After such a long time, this is what you bear me?” screams a fuming father to his wailing wife. The father is embarrassed because their newborn is a hermaphrodite. “I’ll tell the world that the child died during birth,” he screams.

Just then, out of the blue, Saima (Nayyer Ejaz) — a transgender — enters the room. “I’ll raise the child with respect,” she tells him (I use the third person personal pronoun “she” because that is how transgenders in the film address each other).

Saima has a heart of gold. A few cuts later, the child, now a pre-teen named Aashi, is shunned by playmates. She wants to go to school, but obviously, can’t. Why the injustice, she cries — a notion screamed throughout Shanakht.

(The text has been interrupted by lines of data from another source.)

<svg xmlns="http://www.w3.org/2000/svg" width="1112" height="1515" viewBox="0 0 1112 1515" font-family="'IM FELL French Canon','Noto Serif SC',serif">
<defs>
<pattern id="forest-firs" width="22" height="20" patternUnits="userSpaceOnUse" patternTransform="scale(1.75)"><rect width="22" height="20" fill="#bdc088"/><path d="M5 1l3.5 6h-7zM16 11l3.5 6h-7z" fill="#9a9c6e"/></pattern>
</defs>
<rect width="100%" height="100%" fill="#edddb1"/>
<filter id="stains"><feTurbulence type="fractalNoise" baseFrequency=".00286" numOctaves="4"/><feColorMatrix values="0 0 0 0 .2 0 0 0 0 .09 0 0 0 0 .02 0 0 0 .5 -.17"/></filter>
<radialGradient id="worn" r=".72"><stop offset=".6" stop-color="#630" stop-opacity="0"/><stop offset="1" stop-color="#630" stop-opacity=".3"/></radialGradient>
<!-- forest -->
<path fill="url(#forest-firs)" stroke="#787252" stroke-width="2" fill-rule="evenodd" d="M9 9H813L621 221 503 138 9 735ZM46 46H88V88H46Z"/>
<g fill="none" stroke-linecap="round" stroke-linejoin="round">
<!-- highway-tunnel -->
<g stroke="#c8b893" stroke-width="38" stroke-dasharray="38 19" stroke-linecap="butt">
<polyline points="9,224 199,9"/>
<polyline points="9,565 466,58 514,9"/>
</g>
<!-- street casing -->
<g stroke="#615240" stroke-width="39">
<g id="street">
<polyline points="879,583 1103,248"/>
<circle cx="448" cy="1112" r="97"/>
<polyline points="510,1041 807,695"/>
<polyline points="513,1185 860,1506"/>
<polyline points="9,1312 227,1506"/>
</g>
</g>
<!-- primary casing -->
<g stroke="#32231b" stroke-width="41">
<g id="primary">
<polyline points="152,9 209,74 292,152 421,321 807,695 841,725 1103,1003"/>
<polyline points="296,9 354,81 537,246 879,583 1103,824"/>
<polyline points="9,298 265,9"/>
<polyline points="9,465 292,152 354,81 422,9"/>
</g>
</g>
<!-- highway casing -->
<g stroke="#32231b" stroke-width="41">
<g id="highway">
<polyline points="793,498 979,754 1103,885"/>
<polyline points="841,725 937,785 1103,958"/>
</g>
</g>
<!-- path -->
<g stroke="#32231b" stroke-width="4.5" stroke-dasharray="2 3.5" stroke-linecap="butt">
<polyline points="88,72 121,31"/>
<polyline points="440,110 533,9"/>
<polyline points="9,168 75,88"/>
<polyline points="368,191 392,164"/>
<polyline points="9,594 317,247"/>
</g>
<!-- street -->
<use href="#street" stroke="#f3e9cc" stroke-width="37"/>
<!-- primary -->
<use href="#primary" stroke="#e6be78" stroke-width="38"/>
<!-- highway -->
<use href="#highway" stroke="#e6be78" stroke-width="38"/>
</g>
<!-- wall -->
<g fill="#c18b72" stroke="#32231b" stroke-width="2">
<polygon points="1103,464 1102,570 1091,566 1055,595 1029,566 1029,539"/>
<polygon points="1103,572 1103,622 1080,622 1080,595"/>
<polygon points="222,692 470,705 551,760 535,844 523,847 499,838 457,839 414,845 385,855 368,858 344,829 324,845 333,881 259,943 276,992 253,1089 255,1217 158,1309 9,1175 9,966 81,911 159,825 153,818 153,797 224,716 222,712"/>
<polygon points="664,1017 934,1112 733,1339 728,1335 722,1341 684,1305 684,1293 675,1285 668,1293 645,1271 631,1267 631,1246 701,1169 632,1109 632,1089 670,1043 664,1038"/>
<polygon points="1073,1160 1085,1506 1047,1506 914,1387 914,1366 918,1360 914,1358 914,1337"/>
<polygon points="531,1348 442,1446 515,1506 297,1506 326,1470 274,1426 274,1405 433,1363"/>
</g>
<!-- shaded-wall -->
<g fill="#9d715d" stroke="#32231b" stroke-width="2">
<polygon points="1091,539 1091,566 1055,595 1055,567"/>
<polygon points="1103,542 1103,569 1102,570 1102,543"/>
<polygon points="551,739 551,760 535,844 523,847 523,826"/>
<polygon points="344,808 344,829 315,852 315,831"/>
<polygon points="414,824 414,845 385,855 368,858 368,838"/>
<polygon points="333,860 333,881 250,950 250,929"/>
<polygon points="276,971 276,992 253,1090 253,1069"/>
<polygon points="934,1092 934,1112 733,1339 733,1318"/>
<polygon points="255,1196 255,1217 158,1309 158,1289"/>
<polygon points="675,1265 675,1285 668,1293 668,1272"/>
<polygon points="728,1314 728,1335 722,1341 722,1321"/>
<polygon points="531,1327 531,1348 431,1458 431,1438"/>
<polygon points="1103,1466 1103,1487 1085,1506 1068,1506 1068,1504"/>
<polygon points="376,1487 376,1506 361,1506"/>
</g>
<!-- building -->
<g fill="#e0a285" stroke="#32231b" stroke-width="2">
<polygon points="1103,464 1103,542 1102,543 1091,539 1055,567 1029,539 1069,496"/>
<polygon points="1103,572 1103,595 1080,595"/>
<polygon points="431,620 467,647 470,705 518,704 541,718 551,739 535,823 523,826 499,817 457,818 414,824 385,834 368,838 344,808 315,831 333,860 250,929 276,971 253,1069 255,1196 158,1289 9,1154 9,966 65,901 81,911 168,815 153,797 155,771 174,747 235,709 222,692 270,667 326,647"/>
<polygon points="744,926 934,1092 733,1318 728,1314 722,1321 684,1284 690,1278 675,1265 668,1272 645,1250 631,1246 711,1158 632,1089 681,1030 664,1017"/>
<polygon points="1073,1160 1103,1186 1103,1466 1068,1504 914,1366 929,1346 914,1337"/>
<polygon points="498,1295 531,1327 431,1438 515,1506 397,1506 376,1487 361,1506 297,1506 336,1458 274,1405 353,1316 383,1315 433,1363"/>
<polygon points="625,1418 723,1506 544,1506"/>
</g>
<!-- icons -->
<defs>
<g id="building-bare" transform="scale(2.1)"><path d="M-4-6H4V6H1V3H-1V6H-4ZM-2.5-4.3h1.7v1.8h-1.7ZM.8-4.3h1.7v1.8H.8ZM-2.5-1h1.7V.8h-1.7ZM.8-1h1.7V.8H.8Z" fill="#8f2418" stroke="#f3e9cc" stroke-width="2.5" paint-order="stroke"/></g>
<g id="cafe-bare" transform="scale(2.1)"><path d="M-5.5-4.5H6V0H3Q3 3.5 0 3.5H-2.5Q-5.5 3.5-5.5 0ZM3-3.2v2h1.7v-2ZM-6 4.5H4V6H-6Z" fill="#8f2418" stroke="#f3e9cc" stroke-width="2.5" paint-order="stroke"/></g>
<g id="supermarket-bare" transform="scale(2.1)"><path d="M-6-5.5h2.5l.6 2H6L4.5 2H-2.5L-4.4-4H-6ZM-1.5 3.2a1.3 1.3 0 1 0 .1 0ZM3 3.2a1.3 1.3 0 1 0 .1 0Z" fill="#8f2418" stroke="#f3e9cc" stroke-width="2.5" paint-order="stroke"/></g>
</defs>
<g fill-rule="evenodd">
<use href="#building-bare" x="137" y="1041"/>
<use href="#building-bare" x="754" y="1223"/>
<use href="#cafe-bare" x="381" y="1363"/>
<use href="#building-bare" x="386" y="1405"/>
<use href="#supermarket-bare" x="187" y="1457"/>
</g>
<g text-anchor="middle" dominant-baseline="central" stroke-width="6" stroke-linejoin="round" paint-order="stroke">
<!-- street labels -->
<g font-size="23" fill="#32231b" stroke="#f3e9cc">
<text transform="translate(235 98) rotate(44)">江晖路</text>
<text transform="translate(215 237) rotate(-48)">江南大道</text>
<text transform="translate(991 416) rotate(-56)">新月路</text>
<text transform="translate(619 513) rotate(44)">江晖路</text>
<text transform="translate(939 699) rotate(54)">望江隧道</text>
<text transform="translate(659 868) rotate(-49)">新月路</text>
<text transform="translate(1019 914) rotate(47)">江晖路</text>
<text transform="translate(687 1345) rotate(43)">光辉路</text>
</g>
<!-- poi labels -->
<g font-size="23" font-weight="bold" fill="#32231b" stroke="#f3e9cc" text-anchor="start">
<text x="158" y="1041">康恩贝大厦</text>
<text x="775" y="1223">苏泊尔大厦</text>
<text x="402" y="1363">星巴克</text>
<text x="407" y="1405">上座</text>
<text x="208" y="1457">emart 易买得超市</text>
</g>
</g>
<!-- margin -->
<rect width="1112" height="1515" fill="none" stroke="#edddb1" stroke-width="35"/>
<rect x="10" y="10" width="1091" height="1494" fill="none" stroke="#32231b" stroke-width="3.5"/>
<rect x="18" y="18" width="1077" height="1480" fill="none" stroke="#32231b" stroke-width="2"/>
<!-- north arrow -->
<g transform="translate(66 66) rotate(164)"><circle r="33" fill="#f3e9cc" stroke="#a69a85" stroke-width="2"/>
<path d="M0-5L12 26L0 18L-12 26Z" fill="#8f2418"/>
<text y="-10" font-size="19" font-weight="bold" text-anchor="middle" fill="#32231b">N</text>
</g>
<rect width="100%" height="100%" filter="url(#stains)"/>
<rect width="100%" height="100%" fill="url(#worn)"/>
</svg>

Writer-director Zubair Shaukat drafts a transgender’s story from a bland, unengaging, propagandist point of view

Aashi (played by Faiz Chauhan when she grows up) wails constantly, as if she has nothing better to do. People passing her by on the streets try to pick her up. At a very cheap-looking engagement reception, a dupatta-less dancer inexplicably sings of rukhsati at a mehndi reception while Aashi weeps away her desires. Why can’t I have someone to love, she sings, to the utter bamboozlement and disgust of the groom.

Aashi eventually finds love, is gang-raped, laughed at by the police, shunned by society and eventually loses her house.

Writer-director Zubair Shaukat drafts Aashi’s story with a bland, unengaging, propagandist point of view. Neither Aashi nor Saima are interesting characters, and both Ejaz and Chauhan are bad actors to boot (Ejaz in particular hams it up when the film warrants genuine emotions). One loses interest fast.

Shot like a telefilm (the camera is clearly an HD camcorder) with a hard-contrast palette, the budget is quite low. The audience’s turnout, of course, is lower. I watched the film with 16 others on its day of release; seven left before the film ended. I couldn’t blame them.

On my way out of the cinema I kept thinking about A Fantastic Woman — this year’s Oscar winner for Best Foreign Film. Both films have similar themes, plot points and low budgets. Both Aashi and Marina (actress Daniela Vega) have male lovers, and both are shunned by society. We, however, feel for Marina. Her conflict, including her bad decisions, was raw and real. Aashi, on the other hand, felt as if she came out of a cheap television re-enactment.

Shanakht is playing on limited cinema screens. It would be a miracle if it is still playing on the big screen by the time you read this.